CINCINNATI — Two days after a stranger stole her SUV, a Cincinnati mom said she's glad to have it back but even more grateful to have her kids, who were in the backseat when the thief drove off.
"My car can be replaced," Sabrina McGee said. "Anything in the car can be replaced, but my kids cannot."
The mother of two struggled through tears Thursday as she recounted the harrowing experience.
After finishing an event at the Seven Hills Neighborhood House where she works, McGee said she decided to stop at a corner store on Mohawk Place just down the road from where she lives in Over-the-Rhine. When she parked outside, a woman standing next to the car in front of her started asking her to back up, which she did, she said.
The woman kept gesturing to her and at one point even asked her to get out of the car, McGee said.
When the woman turned her attention away, McGee said she then got out of the SUV and went inside, leaving the Ford Explorer running so her kids could stay warm.
"When I go to the ATM there were two people in front of me — it wasn't even three whole minutes to take some money out of the ATM," McGee said.
When she looked out the window to check on her kids she said she saw her SUV reversing.
"My first thought was, 'My son cannot be this silly to be messing with my car like this,' and I come out the door and it's the young lady that I was just talking to," McGee said. "She is driving off with my car and she made this face like, "Ah, in your face' like type of thing and she pulls off. And I'm like, 'Oh my God, my kids are in this car.'"
McGee said she was shocked and frozen in place for several seconds watching as the woman drove off with her children until some bystanders down the street yelled to her that the thief let her 10-year-old son and 8-year-old daughter out at a corner.

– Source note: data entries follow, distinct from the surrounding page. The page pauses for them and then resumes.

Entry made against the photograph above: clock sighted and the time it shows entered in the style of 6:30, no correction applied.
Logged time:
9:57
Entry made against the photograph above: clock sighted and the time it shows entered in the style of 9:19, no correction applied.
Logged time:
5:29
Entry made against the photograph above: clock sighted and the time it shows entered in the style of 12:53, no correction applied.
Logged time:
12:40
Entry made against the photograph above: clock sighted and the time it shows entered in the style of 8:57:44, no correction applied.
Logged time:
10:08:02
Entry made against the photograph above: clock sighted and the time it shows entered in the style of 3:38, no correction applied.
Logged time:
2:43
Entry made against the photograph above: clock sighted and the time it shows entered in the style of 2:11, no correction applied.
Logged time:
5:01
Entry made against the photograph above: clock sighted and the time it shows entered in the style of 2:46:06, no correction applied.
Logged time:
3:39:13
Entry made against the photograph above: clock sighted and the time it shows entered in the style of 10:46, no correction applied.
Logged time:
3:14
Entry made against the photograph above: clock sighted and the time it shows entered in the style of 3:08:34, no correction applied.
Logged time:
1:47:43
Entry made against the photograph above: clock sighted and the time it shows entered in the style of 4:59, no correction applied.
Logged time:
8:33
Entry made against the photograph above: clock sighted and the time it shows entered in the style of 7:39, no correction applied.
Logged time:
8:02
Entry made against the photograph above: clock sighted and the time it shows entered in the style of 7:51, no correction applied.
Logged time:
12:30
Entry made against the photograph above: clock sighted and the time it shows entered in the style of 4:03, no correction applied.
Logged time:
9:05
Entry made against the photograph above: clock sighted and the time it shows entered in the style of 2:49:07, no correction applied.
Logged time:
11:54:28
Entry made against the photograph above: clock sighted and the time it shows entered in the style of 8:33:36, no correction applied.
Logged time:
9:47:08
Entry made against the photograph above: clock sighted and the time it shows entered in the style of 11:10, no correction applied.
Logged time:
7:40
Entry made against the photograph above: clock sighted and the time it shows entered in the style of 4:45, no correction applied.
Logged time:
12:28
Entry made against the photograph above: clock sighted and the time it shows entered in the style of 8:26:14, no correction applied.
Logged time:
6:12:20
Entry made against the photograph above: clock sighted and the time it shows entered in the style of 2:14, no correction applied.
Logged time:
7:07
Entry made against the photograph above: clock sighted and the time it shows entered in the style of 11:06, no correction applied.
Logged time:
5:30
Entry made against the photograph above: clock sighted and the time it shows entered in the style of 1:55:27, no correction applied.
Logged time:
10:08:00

"So all I could do was take off running and go get my kids," she said. "My kids were so confused because they were sleeping and they were like wondering why — they said they wondered why their mommy put them out the car."
McGee said it happened so fast, and when she caught up with her children, realizing they were safe and unharmed, she was overcome with relief.
"Five seconds when somebody pulls off with your kids feels like a lifetime and I felt so helpless, and there was nothing I could do," she said.
The first thing she did was call police, but right after that she said did something even more important — texted her coworkers. Some of them arrived soon after.
McGee, who works as a crime victim advocate at SHNH, found herself needing that same comfort.
"The first thing my 8-year-old said is, 'Why would somebody do this to us?'" she said. "You know nobody deserves to be treated badly, but when you make it a lifestyle to do good unto other people you would never think something like this would happen."
Police located the SUV Thursday afternoon parked just two blocks north of the corner store. The keys were nowhere to be found, McGee said.
She had to call a locksmith to regain access, but once she did, she found a mess inside.
"It smelled horribly, it looked like somebody peed on the seat, it looked like somebody was living in there the past two days," she said.
McGee tossed unknown clothes, shoes and food out of the SUV. She even found IDs belonging to several people as well as keys to a behavioral health facility, she said.
She said some things were missing from inside the SUV including her medication. She said the woman who stole her car also took her daughter's new tablet and both her kids' phones, which were Christmas presents.
"You still have to have some type of integrity, some type of morale that you don't want to hurt another human being," said McGee. "If we all work together we can help each other and stuff like this wouldn't happen."